Трагически и всё же как-то светло звучит стихотворение «Плыть, плыть..»
В жарком тумане дня
Сонный встряхнём фиорд!
Эй, капитан! Меня
Первым прими на борт!
Плыть, плыть, плыть
Мимо могильных плит,
Мимо церковных рам,
Мимо семейных драм.
Если умру — по мне
Не зажигай огня!
Весть предай родне
И посети меня.
Где я зарыт, спроси
Жителей дальних мест,
Каждому на Руси
Памятник — добрый крест!
Точно заметил поэт Глеб Горбовский: «Хотелось Рубцова. Требовалось. Кислородное голодание без его стихов — надвигалось. Долгожданный поэт. И в то же время — неожиданный. Увидев его впервые, я забыл о нём на другой день. От его внешности не исходило „поэтического сияния“. Трудно было поверить, что такой „мужичонко“ пишет стихи..».
В Рубцове, в его стихах чувствуется святая простота, чистое и непосредственное вдохновение. Видится в его певучих стихах-исповедях и страдания русской души, которую жестокий уклад современного мира старается обезбожить и опустошить, а она всё пытается петь родные напевы, одинокая, хрупкая, беззащитная в мире воинственного зла и бездушия. Рубцов — звучащий голос всего глубинного, русского и православного. Этот родник незаметно пробился на Вологодчине во времена гонений на Церковь, на деревню, на искреннюю поэзию.

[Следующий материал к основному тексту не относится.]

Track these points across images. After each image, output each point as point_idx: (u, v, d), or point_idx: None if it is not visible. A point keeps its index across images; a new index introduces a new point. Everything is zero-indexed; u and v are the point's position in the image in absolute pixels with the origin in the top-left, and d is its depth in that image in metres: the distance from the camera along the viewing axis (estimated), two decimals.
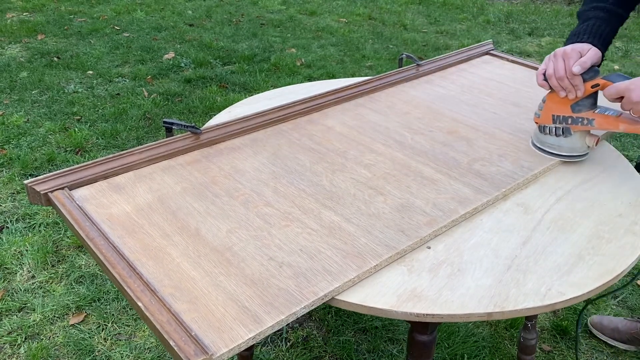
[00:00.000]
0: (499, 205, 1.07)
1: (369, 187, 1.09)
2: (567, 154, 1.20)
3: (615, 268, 0.92)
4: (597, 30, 1.18)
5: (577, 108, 1.16)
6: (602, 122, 1.14)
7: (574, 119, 1.16)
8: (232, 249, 0.91)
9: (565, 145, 1.20)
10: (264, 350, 1.73)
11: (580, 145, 1.20)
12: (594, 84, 1.12)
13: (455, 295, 0.85)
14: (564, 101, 1.16)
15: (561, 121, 1.18)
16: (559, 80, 1.13)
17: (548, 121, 1.20)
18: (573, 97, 1.14)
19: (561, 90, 1.14)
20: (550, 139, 1.21)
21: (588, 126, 1.16)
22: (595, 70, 1.13)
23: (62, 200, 1.02)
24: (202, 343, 0.72)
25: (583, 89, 1.13)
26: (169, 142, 1.20)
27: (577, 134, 1.18)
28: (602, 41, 1.17)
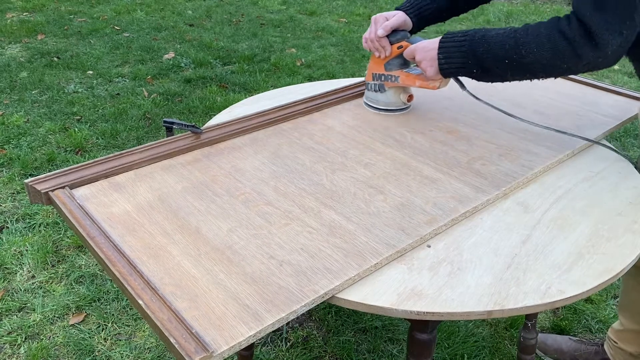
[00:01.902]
0: (499, 204, 1.07)
1: (369, 186, 1.09)
2: (384, 107, 1.38)
3: (615, 267, 0.92)
4: (417, 3, 1.34)
5: (389, 67, 1.33)
6: (404, 79, 1.32)
7: (385, 76, 1.34)
8: (232, 248, 0.92)
9: (381, 100, 1.38)
10: (264, 350, 1.73)
11: (394, 100, 1.37)
12: (399, 45, 1.30)
13: (455, 293, 0.85)
14: (380, 61, 1.34)
15: (377, 78, 1.36)
16: (371, 42, 1.32)
17: (369, 78, 1.38)
18: (383, 57, 1.32)
19: (375, 50, 1.33)
20: (370, 94, 1.40)
21: (395, 82, 1.33)
22: (404, 33, 1.30)
23: (63, 199, 1.02)
24: (202, 341, 0.72)
25: (390, 49, 1.31)
26: (169, 141, 1.21)
27: (392, 90, 1.36)
28: (415, 12, 1.33)
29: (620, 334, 1.55)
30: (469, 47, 1.12)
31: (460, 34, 1.14)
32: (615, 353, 1.60)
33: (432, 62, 1.18)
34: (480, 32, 1.12)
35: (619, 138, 3.04)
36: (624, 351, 1.56)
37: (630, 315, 1.49)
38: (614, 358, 1.61)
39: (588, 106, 1.47)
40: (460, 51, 1.14)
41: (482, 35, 1.11)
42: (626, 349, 1.55)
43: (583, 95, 1.54)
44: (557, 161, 1.21)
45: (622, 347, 1.55)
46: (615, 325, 1.58)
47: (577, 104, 1.48)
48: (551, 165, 1.19)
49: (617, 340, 1.57)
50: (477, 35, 1.12)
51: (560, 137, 1.29)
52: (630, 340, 1.53)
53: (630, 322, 1.50)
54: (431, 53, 1.18)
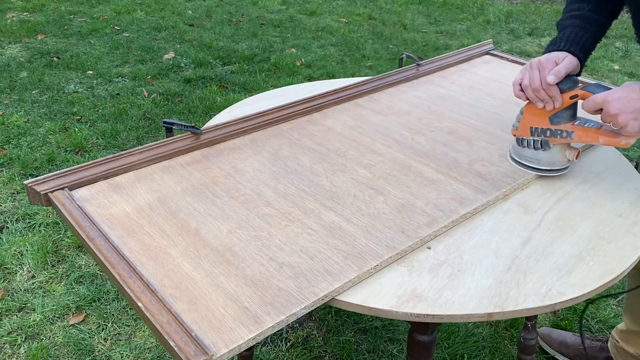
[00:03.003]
0: (499, 205, 1.07)
1: (369, 187, 1.09)
2: (546, 167, 1.15)
3: (616, 268, 0.92)
4: (574, 38, 1.14)
5: (556, 120, 1.10)
6: (581, 135, 1.09)
7: (553, 131, 1.11)
8: (232, 250, 0.91)
9: (543, 159, 1.14)
10: (264, 350, 1.73)
11: (559, 159, 1.15)
12: (573, 94, 1.07)
13: (455, 295, 0.85)
14: (542, 113, 1.11)
15: (539, 134, 1.13)
16: (535, 91, 1.09)
17: (526, 133, 1.14)
18: (551, 108, 1.10)
19: (538, 101, 1.10)
20: (528, 152, 1.16)
21: (567, 139, 1.10)
22: (574, 80, 1.08)
23: (62, 200, 1.02)
24: (202, 343, 0.72)
25: (560, 100, 1.08)
26: (169, 142, 1.20)
27: (557, 147, 1.13)
28: (580, 48, 1.13)
29: (623, 334, 1.56)
30: None
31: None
32: (617, 352, 1.60)
33: (637, 116, 0.99)
34: None
35: None
36: (625, 351, 1.56)
37: (634, 318, 1.50)
38: (615, 357, 1.61)
39: None
40: None
41: None
42: (627, 349, 1.55)
43: None
44: None
45: (624, 347, 1.56)
46: (620, 326, 1.58)
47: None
48: None
49: (619, 339, 1.58)
50: None
51: None
52: (631, 342, 1.54)
53: (633, 324, 1.51)
54: (634, 104, 0.98)
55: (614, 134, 1.05)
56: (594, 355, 1.66)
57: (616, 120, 1.01)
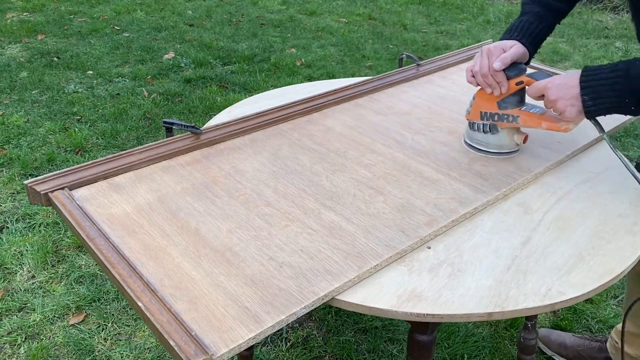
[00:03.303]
0: (499, 205, 1.07)
1: (369, 187, 1.09)
2: (495, 150, 1.20)
3: (616, 268, 0.92)
4: (527, 28, 1.18)
5: (503, 105, 1.15)
6: (526, 120, 1.14)
7: (500, 116, 1.16)
8: (232, 249, 0.91)
9: (492, 142, 1.20)
10: (264, 350, 1.73)
11: (508, 142, 1.20)
12: (518, 81, 1.12)
13: (455, 295, 0.85)
14: (491, 98, 1.16)
15: (488, 118, 1.18)
16: (483, 77, 1.14)
17: (476, 118, 1.20)
18: (498, 94, 1.15)
19: (487, 86, 1.15)
20: (478, 135, 1.21)
21: (513, 123, 1.15)
22: (520, 67, 1.12)
23: (62, 200, 1.02)
24: (202, 343, 0.72)
25: (507, 86, 1.13)
26: (169, 142, 1.20)
27: (505, 130, 1.18)
28: (530, 40, 1.17)
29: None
30: (624, 85, 0.98)
31: (606, 70, 1.00)
32: (616, 353, 1.60)
33: (574, 102, 1.03)
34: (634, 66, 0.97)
35: (619, 138, 3.04)
36: (625, 352, 1.56)
37: (634, 319, 1.50)
38: (614, 357, 1.61)
39: None
40: (613, 89, 0.99)
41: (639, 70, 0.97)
42: (627, 350, 1.55)
43: None
44: (557, 162, 1.20)
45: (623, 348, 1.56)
46: (619, 327, 1.58)
47: None
48: (551, 167, 1.19)
49: (618, 340, 1.58)
50: (632, 71, 0.97)
51: (560, 137, 1.29)
52: (631, 343, 1.54)
53: (633, 326, 1.51)
54: (572, 91, 1.02)
55: (555, 119, 1.10)
56: (593, 355, 1.66)
57: (555, 106, 1.05)
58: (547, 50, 4.31)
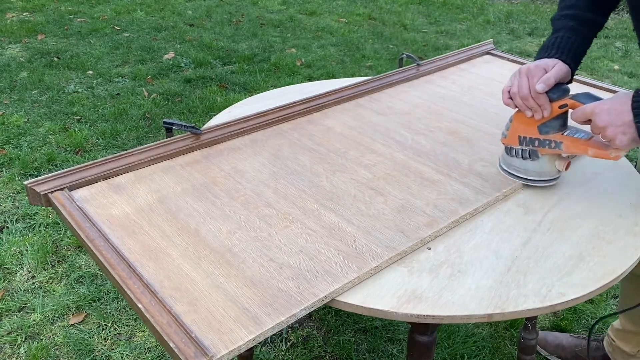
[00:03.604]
0: (499, 206, 1.07)
1: (369, 187, 1.09)
2: (534, 178, 1.11)
3: (616, 269, 0.91)
4: (565, 44, 1.10)
5: (545, 129, 1.07)
6: (570, 146, 1.05)
7: (541, 141, 1.07)
8: (232, 250, 0.91)
9: (532, 169, 1.11)
10: (264, 350, 1.73)
11: (549, 170, 1.11)
12: (562, 104, 1.04)
13: (455, 296, 0.85)
14: (531, 122, 1.08)
15: (528, 143, 1.09)
16: (523, 99, 1.05)
17: (514, 142, 1.11)
18: (539, 117, 1.06)
19: (527, 109, 1.06)
20: (516, 161, 1.12)
21: (556, 149, 1.07)
22: (564, 89, 1.04)
23: (62, 201, 1.02)
24: (202, 345, 0.72)
25: (549, 109, 1.05)
26: (169, 142, 1.20)
27: (545, 157, 1.09)
28: (571, 56, 1.09)
29: (619, 333, 1.57)
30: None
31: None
32: (613, 350, 1.61)
33: (626, 130, 0.94)
34: None
35: None
36: (621, 350, 1.57)
37: (630, 317, 1.50)
38: (612, 355, 1.62)
39: None
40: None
41: None
42: (623, 347, 1.56)
43: None
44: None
45: (619, 346, 1.57)
46: (616, 324, 1.59)
47: None
48: None
49: (615, 338, 1.58)
50: None
51: None
52: (627, 340, 1.54)
53: (629, 324, 1.51)
54: (623, 117, 0.94)
55: (603, 146, 1.02)
56: (591, 355, 1.67)
57: (605, 133, 0.97)
58: None
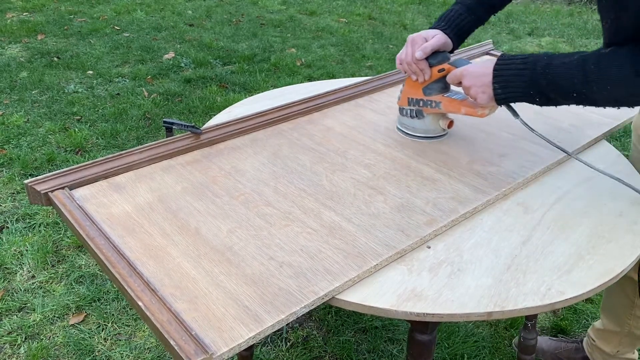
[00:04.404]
0: (499, 204, 1.07)
1: (369, 186, 1.09)
2: (422, 134, 1.26)
3: (615, 267, 0.92)
4: (455, 19, 1.24)
5: (428, 91, 1.21)
6: (447, 105, 1.19)
7: (425, 102, 1.22)
8: (232, 249, 0.91)
9: (419, 127, 1.26)
10: (264, 350, 1.73)
11: (433, 128, 1.26)
12: (440, 68, 1.18)
13: (455, 294, 0.85)
14: (417, 85, 1.22)
15: (414, 103, 1.24)
16: (408, 65, 1.20)
17: (405, 104, 1.26)
18: (422, 81, 1.20)
19: (412, 73, 1.21)
20: (406, 120, 1.27)
21: (436, 109, 1.21)
22: (444, 55, 1.18)
23: (63, 200, 1.02)
24: (202, 342, 0.72)
25: (429, 73, 1.19)
26: (169, 142, 1.20)
27: (430, 116, 1.24)
28: (456, 30, 1.23)
29: (600, 333, 1.56)
30: (530, 77, 1.01)
31: (518, 60, 1.02)
32: (592, 351, 1.60)
33: (485, 89, 1.07)
34: (541, 61, 1.00)
35: (619, 138, 3.04)
36: (601, 350, 1.56)
37: (612, 317, 1.50)
38: (591, 356, 1.61)
39: None
40: (520, 80, 1.02)
41: (545, 65, 1.00)
42: (603, 348, 1.55)
43: None
44: (557, 162, 1.20)
45: (600, 346, 1.56)
46: (597, 324, 1.58)
47: None
48: (551, 166, 1.19)
49: (595, 338, 1.58)
50: (539, 65, 1.00)
51: (560, 137, 1.29)
52: (608, 340, 1.54)
53: (610, 323, 1.51)
54: (484, 79, 1.06)
55: (474, 105, 1.15)
56: (571, 357, 1.66)
57: (469, 92, 1.10)
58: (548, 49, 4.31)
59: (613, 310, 1.49)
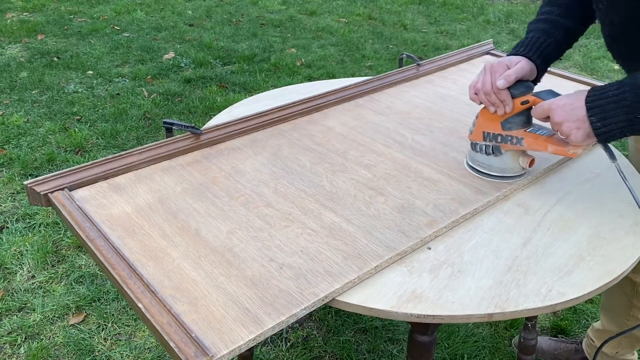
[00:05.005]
0: (499, 205, 1.07)
1: (369, 187, 1.09)
2: (497, 174, 1.13)
3: (616, 269, 0.92)
4: (534, 43, 1.12)
5: (508, 125, 1.08)
6: (531, 142, 1.06)
7: (504, 137, 1.09)
8: (232, 250, 0.91)
9: (495, 165, 1.12)
10: (264, 350, 1.73)
11: (512, 166, 1.12)
12: (524, 100, 1.05)
13: (455, 296, 0.85)
14: (494, 118, 1.09)
15: (491, 139, 1.11)
16: (486, 94, 1.07)
17: (479, 138, 1.12)
18: (502, 113, 1.07)
19: (490, 105, 1.08)
20: (480, 157, 1.14)
21: (517, 145, 1.08)
22: (527, 85, 1.06)
23: (62, 201, 1.02)
24: (202, 344, 0.72)
25: (512, 105, 1.06)
26: (169, 142, 1.20)
27: (509, 153, 1.10)
28: (537, 54, 1.11)
29: (599, 333, 1.56)
30: (633, 100, 0.90)
31: (613, 87, 0.93)
32: (592, 352, 1.60)
33: (580, 124, 0.95)
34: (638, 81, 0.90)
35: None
36: (601, 351, 1.55)
37: (611, 317, 1.49)
38: (590, 357, 1.61)
39: None
40: (622, 107, 0.91)
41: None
42: (603, 349, 1.54)
43: None
44: (557, 163, 1.20)
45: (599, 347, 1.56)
46: (596, 325, 1.58)
47: None
48: (551, 167, 1.19)
49: (594, 339, 1.58)
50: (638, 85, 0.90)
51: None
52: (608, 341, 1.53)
53: (610, 324, 1.50)
54: (577, 112, 0.95)
55: (563, 142, 1.03)
56: (570, 357, 1.66)
57: (561, 129, 0.98)
58: None
59: (612, 310, 1.49)
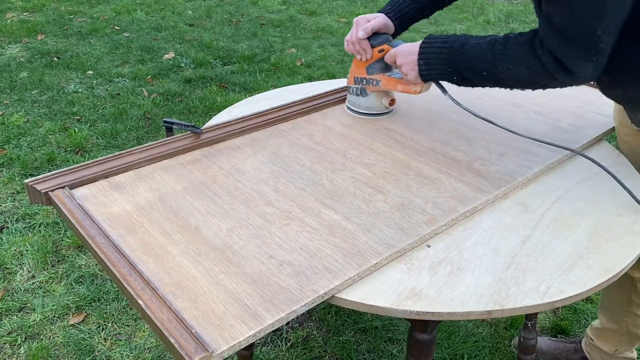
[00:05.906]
0: (498, 204, 1.07)
1: (369, 186, 1.09)
2: (365, 111, 1.37)
3: (615, 267, 0.92)
4: (399, 5, 1.31)
5: (371, 70, 1.32)
6: (385, 83, 1.30)
7: (367, 80, 1.33)
8: (232, 248, 0.92)
9: (362, 104, 1.36)
10: (264, 350, 1.73)
11: (376, 105, 1.36)
12: (380, 48, 1.28)
13: (455, 293, 0.85)
14: (361, 64, 1.32)
15: (359, 82, 1.34)
16: (352, 44, 1.30)
17: (352, 82, 1.36)
18: (365, 60, 1.31)
19: (356, 53, 1.31)
20: (353, 98, 1.38)
21: (377, 86, 1.32)
22: (385, 37, 1.28)
23: (63, 199, 1.02)
24: (202, 341, 0.72)
25: (371, 52, 1.29)
26: (169, 141, 1.21)
27: (373, 94, 1.34)
28: (398, 15, 1.31)
29: (598, 332, 1.56)
30: (448, 55, 1.11)
31: (440, 40, 1.13)
32: (591, 351, 1.60)
33: (413, 67, 1.17)
34: (460, 40, 1.10)
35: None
36: (600, 349, 1.56)
37: (610, 315, 1.50)
38: (590, 356, 1.61)
39: (588, 106, 1.47)
40: (440, 58, 1.12)
41: (461, 44, 1.09)
42: (602, 347, 1.55)
43: (583, 94, 1.54)
44: (557, 161, 1.21)
45: (598, 345, 1.56)
46: (595, 324, 1.58)
47: (577, 103, 1.48)
48: (551, 165, 1.19)
49: (594, 337, 1.58)
50: (457, 44, 1.10)
51: (560, 137, 1.29)
52: (606, 339, 1.54)
53: (608, 322, 1.51)
54: (412, 57, 1.17)
55: (408, 83, 1.25)
56: (569, 357, 1.66)
57: (401, 70, 1.21)
58: None
59: (611, 308, 1.49)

Николай Рубцов погиб 19 января 1971 года. Какой бы неровной, полной падений ни была его жизнь, душа его, словно чистое озеро, отразила родные храмы и монастыри, перелески, деревни, Русь уходящую, остатки Святой Руси. Разорённые и осквернённые храмы с болью описывал в стихах Рубцов в 1960-е годы. Теперь, слава Богу, на Вологодчине и везде на русских просторах возрождаются старые храмы и обители, возводятся новые. Но, увы, вологодские деревни пустеют, как и рязанские, тамбовские. Как любил Рубцов вологодские деревни: «Люблю я деревню Николу, где кончил начальную школу».
Несмотря на сиротство, на скитальческую жизнь, какие-то невидимые духовные корни не порвались в сердце Рубцова, питая его душу любовью. Николай Рубцов — смиренный полевой цветок, выросший на русской земле, словно колокольчик на развалинах сельской церквушки. И потому звенит тихонько он о своём, милом и понятном каждому русскому и православному. Прислушаемся к его негромкому голосу.